I would send her a new version of the tool, and eventually she’d hit a bug. I’d ask her to walk me through it, sometimes I’d go to her desk, sometimes she’d text me an error message. If I wasn’t around, the bug just sat there. Cycle time was hours to days.

So I built a feedback button in the app. She clicks it, types what’s wrong, and a screenshot of the current page is captured automatically. The submission lands in a queue with the URL, the screenshot, recent app state, and a timestamp. A Cursor agent watches the queue. When something lands, it reads the feedback, finds the relevant code, and opens a PR. Vercel auto-builds a preview. I get a notification, I check the preview, and (hopefully) I approve.

The same bug that used to take a day now takes minutes.

The implication

If you accept the premise — the bottleneck has moved from generating code to getting feedback to the generator — then a few things follow. The one I keep coming back to:

The moat shifts from codebase to iteration speed.

For a long time, the answer to “what makes a software company hard to compete with” was some combination of: the code we wrote, the systems we designed, the people we hired who can write more code. That’s been the moat since software was invented.

Now the cost of code is close to zero. The codebase isn’t the moat. What’s left is how fast you can iterate on what users actually want, which means how short your loop is from signal to ship.

A four-person team with a tight feedback loop ships features users want faster than a forty-person team with a five-day triage queue. The forty-person team has more code. The four-person team has more fit. In a world where code is cheap, fit wins.

This generalizes past startups. If you’re at a big company and your team’s path from “user filed a ticket” to “fix is in production” still goes through three handoffs, a sprint planning meeting, and a JIRA grooming session, your competitors who skipped all of that are going to ship past you.

What I haven’t figured out

Feedback loops are just one part of this new paradigm. Here are some things I’m still thinking about:

Regression: when the agent ships fixes faster than humans can review, how do you catch the ones that quietly break something else? My current answer is “I’m the only user, so I notice.” That doesn’t scale.

Triage: when 50 feedback items come in at once, which does the agent prioritize? Right now I just FIFO. A real product needs better.

Trust: getting a user to click a feedback button is its own UX problem. Most people just leave. The button has to be impossibly low-friction or it doesn’t matter how good your loop is downstream.

Spam: in a real product, someone will eventually figure out they can drive automated PRs by submitting fake feedback. I haven’t thought about this at all.

These are real problems. I think they’re solvable. They’re also not the reason most teams haven’t built this — most teams haven’t built this because they’re still optimizing the agent.

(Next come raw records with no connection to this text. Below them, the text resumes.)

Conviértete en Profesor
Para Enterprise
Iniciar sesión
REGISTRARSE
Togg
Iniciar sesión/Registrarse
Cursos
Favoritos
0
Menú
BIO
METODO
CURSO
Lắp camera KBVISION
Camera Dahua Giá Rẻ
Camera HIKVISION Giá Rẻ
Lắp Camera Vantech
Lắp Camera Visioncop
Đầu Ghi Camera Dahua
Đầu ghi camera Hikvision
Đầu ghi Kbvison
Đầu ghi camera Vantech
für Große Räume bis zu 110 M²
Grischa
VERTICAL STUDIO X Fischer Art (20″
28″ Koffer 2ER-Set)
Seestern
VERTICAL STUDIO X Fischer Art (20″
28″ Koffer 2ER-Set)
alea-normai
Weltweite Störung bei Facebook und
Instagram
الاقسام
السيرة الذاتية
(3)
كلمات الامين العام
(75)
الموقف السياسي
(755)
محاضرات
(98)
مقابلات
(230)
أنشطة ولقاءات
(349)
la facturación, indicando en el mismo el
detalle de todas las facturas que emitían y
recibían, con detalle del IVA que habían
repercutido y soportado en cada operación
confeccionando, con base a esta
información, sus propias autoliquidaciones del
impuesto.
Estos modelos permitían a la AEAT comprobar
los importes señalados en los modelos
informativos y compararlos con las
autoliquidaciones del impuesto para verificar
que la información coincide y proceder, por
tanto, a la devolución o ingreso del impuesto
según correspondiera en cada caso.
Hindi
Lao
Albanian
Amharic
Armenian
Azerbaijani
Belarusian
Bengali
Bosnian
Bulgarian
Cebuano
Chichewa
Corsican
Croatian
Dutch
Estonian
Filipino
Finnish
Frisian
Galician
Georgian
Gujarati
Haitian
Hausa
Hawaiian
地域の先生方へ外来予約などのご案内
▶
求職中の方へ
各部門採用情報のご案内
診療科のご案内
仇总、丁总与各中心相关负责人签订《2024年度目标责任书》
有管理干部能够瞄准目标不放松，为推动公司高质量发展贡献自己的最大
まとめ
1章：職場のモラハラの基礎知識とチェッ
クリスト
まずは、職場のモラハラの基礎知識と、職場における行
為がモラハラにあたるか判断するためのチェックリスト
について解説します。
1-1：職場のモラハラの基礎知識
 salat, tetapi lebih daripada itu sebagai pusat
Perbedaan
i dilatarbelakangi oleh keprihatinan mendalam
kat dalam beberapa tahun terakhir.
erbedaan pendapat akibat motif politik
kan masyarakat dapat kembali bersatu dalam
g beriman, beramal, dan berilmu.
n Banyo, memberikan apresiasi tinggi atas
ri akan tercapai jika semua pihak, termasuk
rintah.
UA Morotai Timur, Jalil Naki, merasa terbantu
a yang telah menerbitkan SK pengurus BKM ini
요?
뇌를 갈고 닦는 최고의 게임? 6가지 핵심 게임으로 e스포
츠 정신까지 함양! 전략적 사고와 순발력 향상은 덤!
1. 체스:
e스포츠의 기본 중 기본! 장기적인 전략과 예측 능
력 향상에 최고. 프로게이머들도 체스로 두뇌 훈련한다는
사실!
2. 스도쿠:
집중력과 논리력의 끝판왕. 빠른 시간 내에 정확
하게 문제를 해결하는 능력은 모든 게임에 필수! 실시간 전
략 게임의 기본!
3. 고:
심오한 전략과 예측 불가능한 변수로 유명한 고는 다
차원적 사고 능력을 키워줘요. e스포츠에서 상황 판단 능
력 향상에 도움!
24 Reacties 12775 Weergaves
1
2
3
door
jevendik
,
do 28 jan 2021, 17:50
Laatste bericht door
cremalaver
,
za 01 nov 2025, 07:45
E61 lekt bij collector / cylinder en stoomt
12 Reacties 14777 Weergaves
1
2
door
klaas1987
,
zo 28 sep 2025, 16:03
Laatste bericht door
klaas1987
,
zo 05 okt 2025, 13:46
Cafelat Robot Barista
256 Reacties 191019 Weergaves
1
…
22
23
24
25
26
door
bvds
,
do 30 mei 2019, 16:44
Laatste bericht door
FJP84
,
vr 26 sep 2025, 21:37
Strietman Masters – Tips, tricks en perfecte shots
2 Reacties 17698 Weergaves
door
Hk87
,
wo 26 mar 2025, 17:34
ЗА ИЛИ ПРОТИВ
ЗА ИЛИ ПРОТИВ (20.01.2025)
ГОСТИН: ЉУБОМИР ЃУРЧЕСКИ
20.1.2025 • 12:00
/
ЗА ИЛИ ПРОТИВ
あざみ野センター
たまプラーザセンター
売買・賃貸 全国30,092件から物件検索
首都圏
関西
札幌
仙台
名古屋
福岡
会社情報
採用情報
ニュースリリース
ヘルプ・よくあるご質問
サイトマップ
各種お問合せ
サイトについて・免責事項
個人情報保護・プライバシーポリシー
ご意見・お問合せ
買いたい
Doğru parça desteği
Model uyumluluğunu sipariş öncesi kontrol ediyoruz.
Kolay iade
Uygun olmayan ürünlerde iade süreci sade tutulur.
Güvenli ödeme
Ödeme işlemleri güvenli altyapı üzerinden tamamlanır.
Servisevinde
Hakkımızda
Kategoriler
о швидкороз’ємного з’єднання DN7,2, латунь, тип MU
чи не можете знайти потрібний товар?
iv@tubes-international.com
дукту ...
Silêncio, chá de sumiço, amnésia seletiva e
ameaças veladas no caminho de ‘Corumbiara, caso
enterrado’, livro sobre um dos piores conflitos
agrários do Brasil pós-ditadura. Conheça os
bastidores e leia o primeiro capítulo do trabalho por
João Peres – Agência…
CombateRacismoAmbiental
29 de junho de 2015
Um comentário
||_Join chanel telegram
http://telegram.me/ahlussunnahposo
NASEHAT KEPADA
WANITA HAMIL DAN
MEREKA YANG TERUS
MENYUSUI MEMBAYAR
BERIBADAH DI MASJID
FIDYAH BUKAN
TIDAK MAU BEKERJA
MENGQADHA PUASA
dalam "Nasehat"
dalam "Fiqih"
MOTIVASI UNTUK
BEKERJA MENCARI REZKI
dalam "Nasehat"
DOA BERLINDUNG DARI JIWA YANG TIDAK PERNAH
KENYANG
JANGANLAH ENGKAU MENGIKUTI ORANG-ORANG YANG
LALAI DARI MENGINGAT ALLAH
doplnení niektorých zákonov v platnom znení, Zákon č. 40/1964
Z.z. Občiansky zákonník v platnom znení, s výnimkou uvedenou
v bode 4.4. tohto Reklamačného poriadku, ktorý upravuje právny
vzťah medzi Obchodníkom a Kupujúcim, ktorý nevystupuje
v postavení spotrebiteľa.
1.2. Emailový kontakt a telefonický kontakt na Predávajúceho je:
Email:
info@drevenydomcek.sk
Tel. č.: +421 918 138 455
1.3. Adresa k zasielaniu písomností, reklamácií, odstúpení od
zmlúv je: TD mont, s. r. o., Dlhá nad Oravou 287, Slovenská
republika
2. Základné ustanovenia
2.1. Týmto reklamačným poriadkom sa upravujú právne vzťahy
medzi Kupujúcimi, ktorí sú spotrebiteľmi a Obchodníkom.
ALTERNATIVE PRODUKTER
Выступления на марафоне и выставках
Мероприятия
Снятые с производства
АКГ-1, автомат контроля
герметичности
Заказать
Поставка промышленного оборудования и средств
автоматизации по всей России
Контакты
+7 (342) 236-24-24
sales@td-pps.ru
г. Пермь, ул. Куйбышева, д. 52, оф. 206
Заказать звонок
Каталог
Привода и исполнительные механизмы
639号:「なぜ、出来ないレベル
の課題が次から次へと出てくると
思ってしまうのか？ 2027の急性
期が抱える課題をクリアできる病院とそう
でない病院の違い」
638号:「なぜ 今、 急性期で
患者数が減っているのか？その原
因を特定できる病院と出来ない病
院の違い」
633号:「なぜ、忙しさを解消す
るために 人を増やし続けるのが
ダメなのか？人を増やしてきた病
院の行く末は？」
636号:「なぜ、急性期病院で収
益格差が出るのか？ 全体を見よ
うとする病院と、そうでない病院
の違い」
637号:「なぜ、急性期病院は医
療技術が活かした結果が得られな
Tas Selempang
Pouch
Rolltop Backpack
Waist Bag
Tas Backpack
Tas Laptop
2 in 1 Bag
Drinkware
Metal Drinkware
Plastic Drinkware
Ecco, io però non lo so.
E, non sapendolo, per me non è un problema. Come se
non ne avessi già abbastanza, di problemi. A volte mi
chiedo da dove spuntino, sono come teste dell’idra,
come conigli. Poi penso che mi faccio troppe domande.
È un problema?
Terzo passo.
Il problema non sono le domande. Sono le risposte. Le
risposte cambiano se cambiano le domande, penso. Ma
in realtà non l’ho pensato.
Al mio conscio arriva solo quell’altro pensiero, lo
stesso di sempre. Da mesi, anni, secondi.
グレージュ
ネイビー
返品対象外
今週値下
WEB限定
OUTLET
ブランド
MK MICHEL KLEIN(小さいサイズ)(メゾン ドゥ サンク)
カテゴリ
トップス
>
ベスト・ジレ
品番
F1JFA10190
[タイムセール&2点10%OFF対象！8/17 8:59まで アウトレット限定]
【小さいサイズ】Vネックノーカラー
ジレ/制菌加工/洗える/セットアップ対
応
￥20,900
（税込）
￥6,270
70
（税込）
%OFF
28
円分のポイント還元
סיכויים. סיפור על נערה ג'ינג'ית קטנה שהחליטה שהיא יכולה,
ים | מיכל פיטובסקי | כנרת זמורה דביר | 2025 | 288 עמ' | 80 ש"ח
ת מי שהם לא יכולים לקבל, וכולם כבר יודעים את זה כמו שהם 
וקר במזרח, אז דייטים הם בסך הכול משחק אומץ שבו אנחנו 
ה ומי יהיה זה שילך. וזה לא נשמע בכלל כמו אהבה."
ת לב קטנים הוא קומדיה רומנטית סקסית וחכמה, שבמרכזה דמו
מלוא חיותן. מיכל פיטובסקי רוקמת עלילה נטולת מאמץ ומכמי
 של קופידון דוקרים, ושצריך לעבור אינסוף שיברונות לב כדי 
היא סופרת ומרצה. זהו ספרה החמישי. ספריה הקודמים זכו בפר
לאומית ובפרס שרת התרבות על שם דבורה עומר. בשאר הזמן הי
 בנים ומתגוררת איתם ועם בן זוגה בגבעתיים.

Stop thinking about the agent

Bassim Eledath calls the level I’ve been describing Harness Engineering — level 6 of 8 in his progression — and he’s right that almost no one is operating there yet. The conversation about agentic engineering is still almost entirely about the agent. Which model, which framework, which prompt, which tools. That’s the part everyone can see, so that’s the part everyone optimizes.

But the agent is the cheap part now. It’s the easy part. Frontier model APIs are a credit card away. Cursor and Claude Code are off-the-shelf.

What’s hard, and what almost no one is building, is everything around the agent. The feedback intake. The trace pipeline. The preview deploys. The queue. The trust layer between user signal and shipped code.

The teams that figure this out are set for success.